DURING the course of my research on this book, when I was at the stage of hunting down other treatments of its central themes, I came across a reference to a book by Bill Jordan entitled Rethinking Welfare. Since this seemed to me an apt characterization of my own project, I eagerly anticipated reading what Jordan had to say. Alas, when I got hold of the book my hopes were quickly dashed. Jordan's aim was to rethink not welfare itself but the contributions made to our well-being by the various social spheres, public and private, within which we conduct our lives. As an amateur on these matters, I thought the book quite innovative and insightful. But it mainly served to remind me of the extent to which 'welfare' has been consolidated as a social-scientific term of art. As I quickly learned, if a book written in the post-war era includes 'welfare' in its title, then it is reasonable to expect it to deal, in one way or another, with the range of social programmes which are now standard features in modern industrialized states, and whose declared purpose is to secure a fair distribution of basic goods and services or to establish a safety net for the least advantaged.
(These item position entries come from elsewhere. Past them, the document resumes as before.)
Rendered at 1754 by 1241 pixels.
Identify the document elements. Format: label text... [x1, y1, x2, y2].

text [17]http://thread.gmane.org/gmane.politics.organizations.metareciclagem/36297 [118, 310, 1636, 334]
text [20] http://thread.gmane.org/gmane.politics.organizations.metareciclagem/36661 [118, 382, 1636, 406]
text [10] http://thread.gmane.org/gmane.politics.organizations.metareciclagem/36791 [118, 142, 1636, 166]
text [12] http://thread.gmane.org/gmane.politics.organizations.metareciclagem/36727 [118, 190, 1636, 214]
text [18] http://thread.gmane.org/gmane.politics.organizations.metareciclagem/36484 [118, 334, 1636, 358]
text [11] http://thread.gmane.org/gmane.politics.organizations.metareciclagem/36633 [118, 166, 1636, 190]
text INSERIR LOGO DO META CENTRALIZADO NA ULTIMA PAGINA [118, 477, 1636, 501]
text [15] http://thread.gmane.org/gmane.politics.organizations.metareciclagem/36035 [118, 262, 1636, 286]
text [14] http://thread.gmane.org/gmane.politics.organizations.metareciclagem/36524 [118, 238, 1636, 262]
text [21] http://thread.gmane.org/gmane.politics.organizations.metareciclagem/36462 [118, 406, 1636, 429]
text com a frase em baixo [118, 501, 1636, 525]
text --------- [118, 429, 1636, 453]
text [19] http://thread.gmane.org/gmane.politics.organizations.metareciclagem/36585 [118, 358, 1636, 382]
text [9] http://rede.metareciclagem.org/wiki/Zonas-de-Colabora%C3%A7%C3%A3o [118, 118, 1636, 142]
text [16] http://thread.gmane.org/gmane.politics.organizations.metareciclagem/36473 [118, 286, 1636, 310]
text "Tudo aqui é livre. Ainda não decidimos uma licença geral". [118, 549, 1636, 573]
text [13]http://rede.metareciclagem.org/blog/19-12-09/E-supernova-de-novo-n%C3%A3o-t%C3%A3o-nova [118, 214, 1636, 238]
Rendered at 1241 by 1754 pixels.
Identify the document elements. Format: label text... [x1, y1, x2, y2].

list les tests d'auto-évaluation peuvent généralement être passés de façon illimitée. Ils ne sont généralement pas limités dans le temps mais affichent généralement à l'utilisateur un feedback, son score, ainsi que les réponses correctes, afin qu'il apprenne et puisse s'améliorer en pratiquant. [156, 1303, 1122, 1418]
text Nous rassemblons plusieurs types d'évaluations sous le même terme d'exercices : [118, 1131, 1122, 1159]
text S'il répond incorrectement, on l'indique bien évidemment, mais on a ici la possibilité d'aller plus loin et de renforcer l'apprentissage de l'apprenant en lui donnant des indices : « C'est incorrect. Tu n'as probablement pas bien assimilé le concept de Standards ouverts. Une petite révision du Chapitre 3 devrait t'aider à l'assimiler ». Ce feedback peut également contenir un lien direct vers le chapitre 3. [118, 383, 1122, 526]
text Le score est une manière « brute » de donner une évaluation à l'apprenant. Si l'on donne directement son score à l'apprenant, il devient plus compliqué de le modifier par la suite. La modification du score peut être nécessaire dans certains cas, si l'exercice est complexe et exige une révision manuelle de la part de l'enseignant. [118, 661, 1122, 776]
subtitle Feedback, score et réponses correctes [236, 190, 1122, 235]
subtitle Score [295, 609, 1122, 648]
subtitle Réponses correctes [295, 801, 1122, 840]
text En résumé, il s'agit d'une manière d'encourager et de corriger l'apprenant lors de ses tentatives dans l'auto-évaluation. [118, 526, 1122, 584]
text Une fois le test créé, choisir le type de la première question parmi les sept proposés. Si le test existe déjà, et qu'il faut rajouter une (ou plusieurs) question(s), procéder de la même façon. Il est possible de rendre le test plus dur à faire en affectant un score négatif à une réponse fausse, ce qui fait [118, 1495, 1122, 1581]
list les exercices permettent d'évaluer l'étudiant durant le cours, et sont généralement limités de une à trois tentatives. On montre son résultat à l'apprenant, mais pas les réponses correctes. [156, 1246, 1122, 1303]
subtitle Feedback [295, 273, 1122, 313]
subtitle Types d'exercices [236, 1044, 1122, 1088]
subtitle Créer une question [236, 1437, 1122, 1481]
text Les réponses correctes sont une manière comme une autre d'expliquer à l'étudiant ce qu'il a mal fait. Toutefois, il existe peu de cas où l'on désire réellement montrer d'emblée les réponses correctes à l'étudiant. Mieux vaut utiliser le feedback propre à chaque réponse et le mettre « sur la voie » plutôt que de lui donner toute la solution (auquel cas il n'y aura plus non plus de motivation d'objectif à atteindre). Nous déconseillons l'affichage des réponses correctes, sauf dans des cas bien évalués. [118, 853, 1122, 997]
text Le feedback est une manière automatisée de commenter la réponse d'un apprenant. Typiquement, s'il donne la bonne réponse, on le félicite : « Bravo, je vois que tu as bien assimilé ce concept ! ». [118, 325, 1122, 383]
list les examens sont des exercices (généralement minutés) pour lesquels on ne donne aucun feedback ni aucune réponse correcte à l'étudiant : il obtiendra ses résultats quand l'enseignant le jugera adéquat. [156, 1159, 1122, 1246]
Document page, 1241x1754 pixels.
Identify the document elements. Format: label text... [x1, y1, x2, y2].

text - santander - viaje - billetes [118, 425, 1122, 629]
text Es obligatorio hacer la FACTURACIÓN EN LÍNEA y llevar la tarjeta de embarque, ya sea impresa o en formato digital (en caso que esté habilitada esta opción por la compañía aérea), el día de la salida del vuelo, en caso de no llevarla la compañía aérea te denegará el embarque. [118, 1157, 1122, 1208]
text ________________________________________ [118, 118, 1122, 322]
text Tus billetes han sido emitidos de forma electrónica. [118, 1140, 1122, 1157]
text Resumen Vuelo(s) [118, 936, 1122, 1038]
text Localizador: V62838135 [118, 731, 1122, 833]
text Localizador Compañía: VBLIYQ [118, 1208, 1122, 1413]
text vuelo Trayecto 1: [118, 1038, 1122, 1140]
It is therefore only fair to warn the reader at the outset that this book is not another contribution to the already enormous literature on the welfare state. It has little to say about social welfare programmes, or indeed about any matters of public policy. Its interests and concerns are neither economic nor political but philosophical. Its bearing on questions of social policy pretty well comes down to this: like all other public measures, welfare programmes are justifiable only if they ultimately contribute to welfare in its deeper and more traditional sense, the sense in which welfare is the general condition of faring or doing well, and my welfare is the same as my well-being or my interest or (in one of its many meanings) my good. That does not tell us much about how such programmes should be designed, or even whether we should prefer them to other means of promoting well-being. Those interested in such questions would therefore be well advised to look to writers like Bill Jordan for answers to them.